For war correspondent turned occasional fiction writer Bob Shacochis, the frank, foreign intrigue of three continents sprawled across five decades is a walk in the park.

That's the battle-strewn and shadowy backdrop to his first novel in 20 years, The Woman Who Lost Her Soul, an epic work whose dramatic, overarching stretch through slimy Special Forces, graceless guerrilla warfare, and calculating Cold War spies is akin to reading the dialogue notes to a conversation between John le Carré (at his Smiley-est) and Graham Greene.

It is crucial to note that part of what gives Shacochis' grand new tale of salacious secret agents and lusty warmongers its zest stems from his experience as a culinary columnist for GQ, writing that man-style magazine's "Dining In" section with the hairy passion of a guy who loves sinking his teeth into a perfectly rare rib eye just as much as he does the hard and hearty tale at the center of his new overheated novel.

As he did in his last novel, 1993's richly descriptive Swimming in the Volcano (a finalist for the National Book Award), Shacochis wastes no time entering into the murk of geopolitics or its taboos - this time, the voodoo culture and corrupted governments of occupied Haiti in the 1990s.

Tom Harrington, talkative humanitarian lawyer and creator of the Truth Commission, returns to the Haiti that haunted him (in so many ways) after finally achieving dull normalcy and calm in Florida and family life. He may be helping a private investigator with the murder case of one Renee Gardner, but in reality, Harrington is retracing his steps and hers as she traveled Haiti's claustrophobic emerald acres under the alias (just one of her aliases) of photojournalist Jackie Scott.
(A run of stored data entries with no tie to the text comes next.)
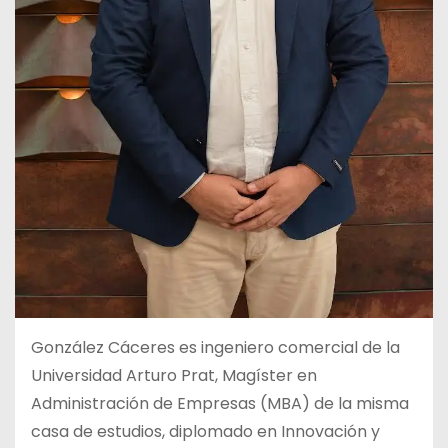
González Cáceres es ingeniero comercial de la
Universidad Arturo Prat, Magíster en
Administración de Empresas (MBA) de la misma
casa de estudios, diplomado en Innovación y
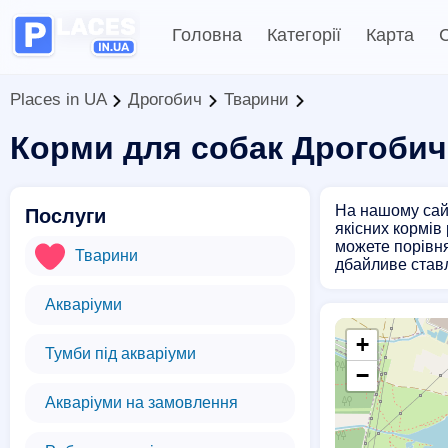
Головна
Категорії
Карта
С
Places in UA
Дрогобич
Тварини
Корми для собак Дрогобич
На нашому сайт
Послуги
якісних кормів
можете порівня
Тварини
дбайливе ставл
Акваріуми
+
Тумби під акваріуми
−
Акваріуми на замовлення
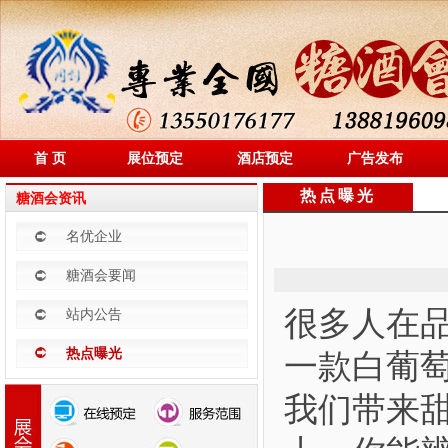
首 页
展位预定
酒店预定
广告发布
热点曝光
糖酒会资讯
名优企业
糖酒会要闻
很多人在品
站内公告
热点曝光
一款白葡
我们带来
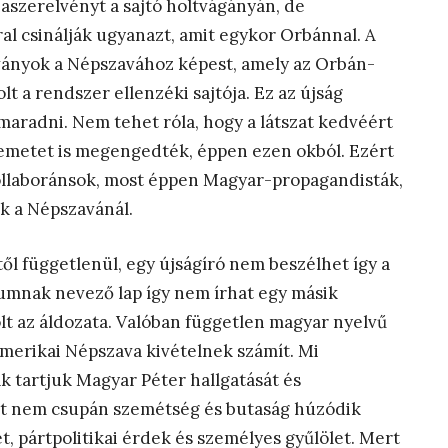
iaszerelvényt a sajtó holtvágányán, de
al csinálják ugyanazt, amit egykor Orbánnal. A
ványok a Népszavához képest, amely az Orbán-
t a rendszer ellenzéki sajtója. Ez az újság
maradni. Nem tehet róla, hogy a látszat kedvéért
emetet is megengedték, éppen ezen okból. Ezért
ollaboránsok, most éppen Magyar-propagandisták,
k a Népszavánál.
től függetlenül, egy újságíró nem beszélhet így a
numnak nevező lap így nem írhat egy másik
lt az áldozata. Valóban független magyar nyelvű
 Amerikai Népszava kivételnek számít. Mi
 tartjuk Magyar Péter hallgatását és
rt nem csupán szemétség és butaság húzódik
t, pártpolitikai érdek és személyes gyűlölet. Mert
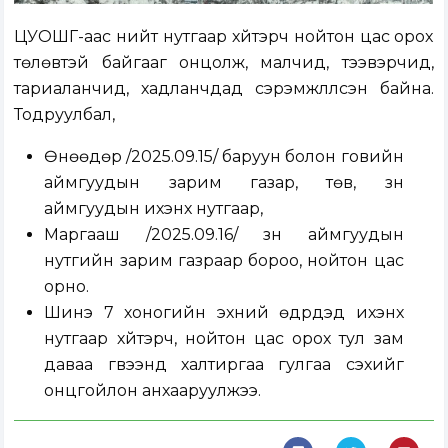
ЦУОШГ-аас нийт нутгаар хүйтэрч нойтон цас орох
төлөвтэй байгааг онцолж, малчид, тээвэрчид,
тариаланчид, хадланчдад сэрэмжлүүлсэн байна.
Тодруулбал,
Өнөөдөр /2025.09.15/ баруун болон говийн
аймгуудын зарим газар, төв, зүүн
аймгуудын ихэнх нутгаар,
Маргааш /2025.09.16/ зүүн аймгуудын
нутгийн зарим газраар бороо, нойтон цас
орно.
Шинэ 7 хоногийн эхний өдрүүдэд ихэнх
нутгаар хүйтэрч, нойтон цас орох тул зам
даваа гүвээнд халтиргаа гулгаа үүсэхийг
онцгойлон анхааруулжээ.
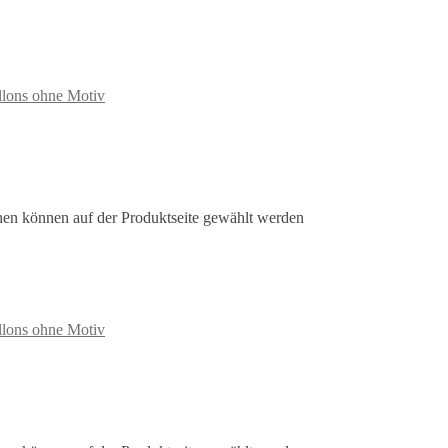
llons ohne Motiv
nen können auf der Produktseite gewählt werden
llons ohne Motiv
It is in this tightly overcrowded Werner Herzog-like environment that Harrington recalls his past with Scott, a damaged lass he once brought to a voodoo priest straight out of central casting to restore the soul she lost throughout years of hurt and familial horror.

Shacochis takes readers through the backstory of Jackie's vicious and abusive father, a spy-diplomat who as a child in Croatia, during its Nazi German occupation, watched his mother being tortured and his father being beheaded. From that point forward, we're presented not just with the ways in which Gardner/Scott continued to be damaged (by her father, as well as by the savage romantic Special Forces operative Eville Burnette), but with the ways the soul of the world at large continued to get beaten down through evil espionage and the greed of power brokers and warmongers.

Rather than keep his focus on the avarice of Anglo-Euro-Haitian puppet masters and shadow players, Shacochis introduces us to "The Base," a zealous lot of Arab extremists. With that, Shacochis makes irksomely certain that his vivid, imaginative romps with creepily cinematic Nazis, hand-wrenching Turks, insolent Moroccans, fat banking Americans, and spooky Haitians - a vintage Graham Greene-like cast that would make Greene's The Third Man seem like a teen comedy - is relevant for the here and now. If only Shacochis had thrown in a few Syrians, a shirtless Russian leader, some Wiki-leaking hackers, and a slow-talking secretary of state or two, The Woman Who Lost Her Soul could have been as contemporary and to-the-quick as the Drudge Report.

Shacochis not only makes his characters quick-talkers, but keeps the action brisk (essential for 700-plus pages). The cliches are sharp, the sex is disposable, and the entire arc of a world in psychological and spiritual distress is described in a manner befitting a food critic who loves nothing more than a stiff drink after a good meal.